Input data ▸
#####

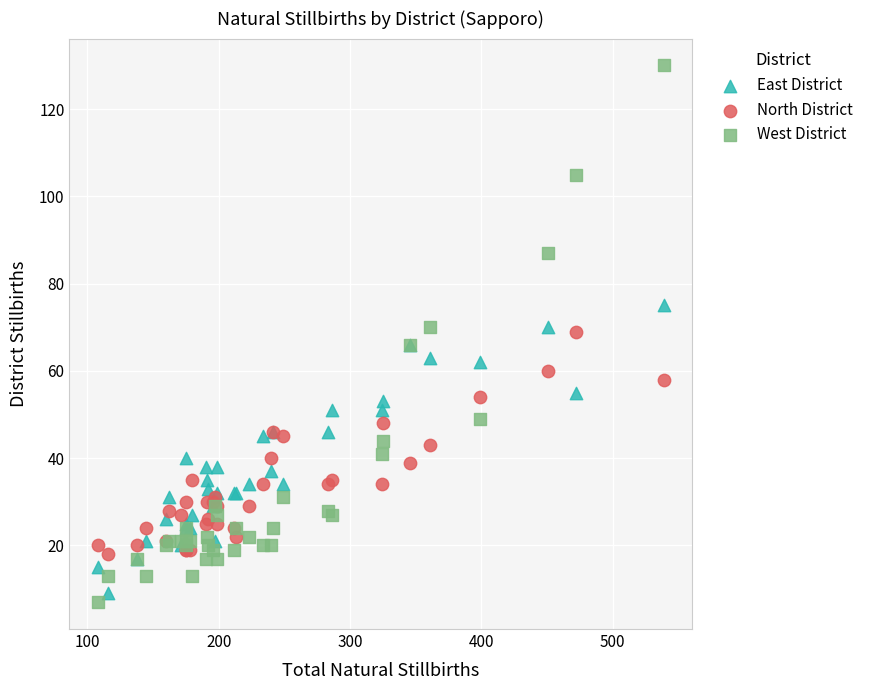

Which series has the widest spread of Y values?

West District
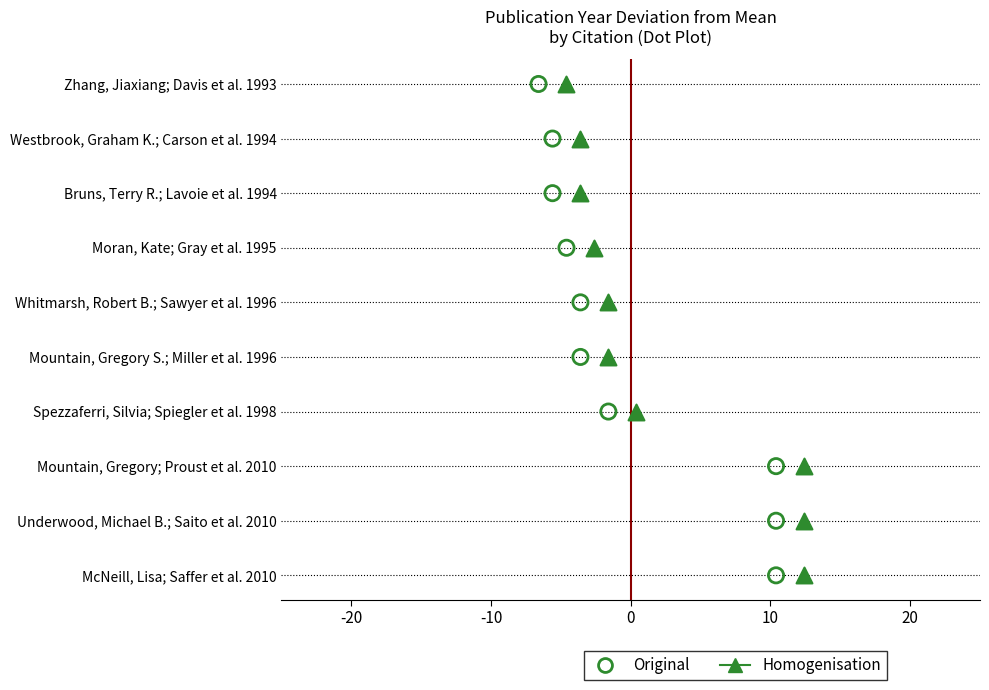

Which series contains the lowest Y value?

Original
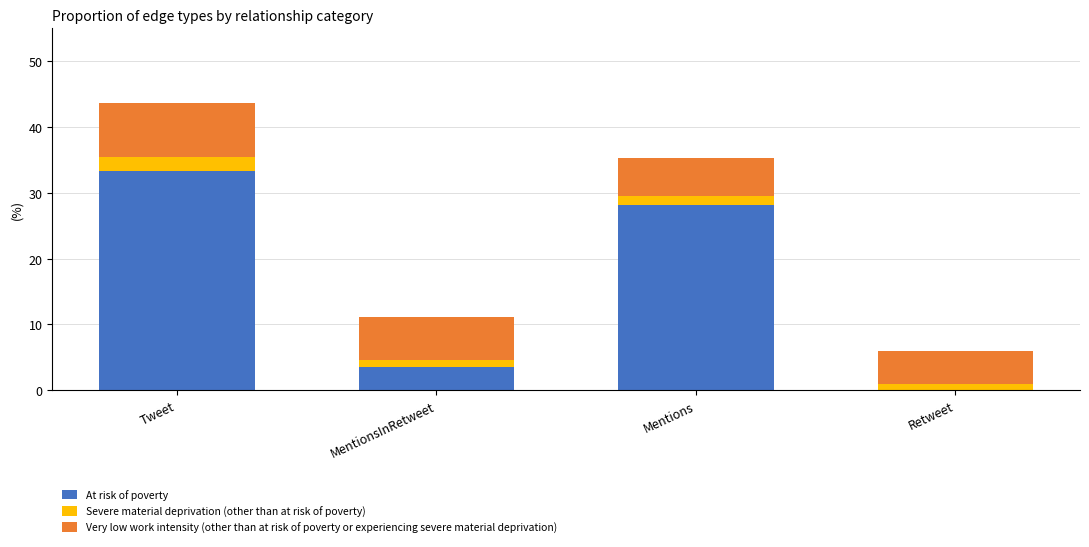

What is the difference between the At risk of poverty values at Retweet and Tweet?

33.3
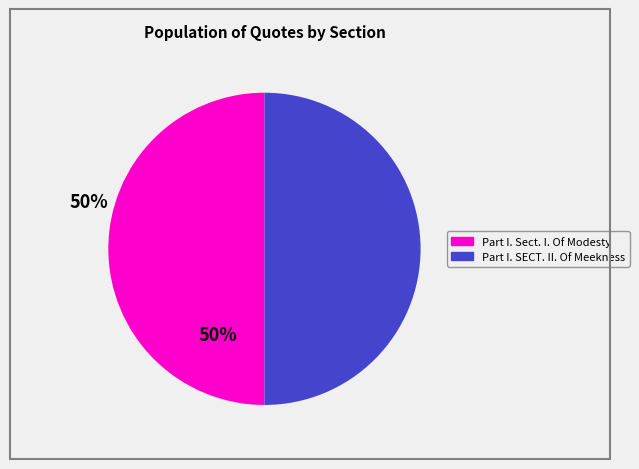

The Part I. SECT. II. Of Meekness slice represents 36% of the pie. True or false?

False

#####

List every line in the rows above that contains the string "values", copying each such line in full.

Which series has the widest spread of Y values?
What is the difference between the At risk of poverty values at Retweet and Tweet?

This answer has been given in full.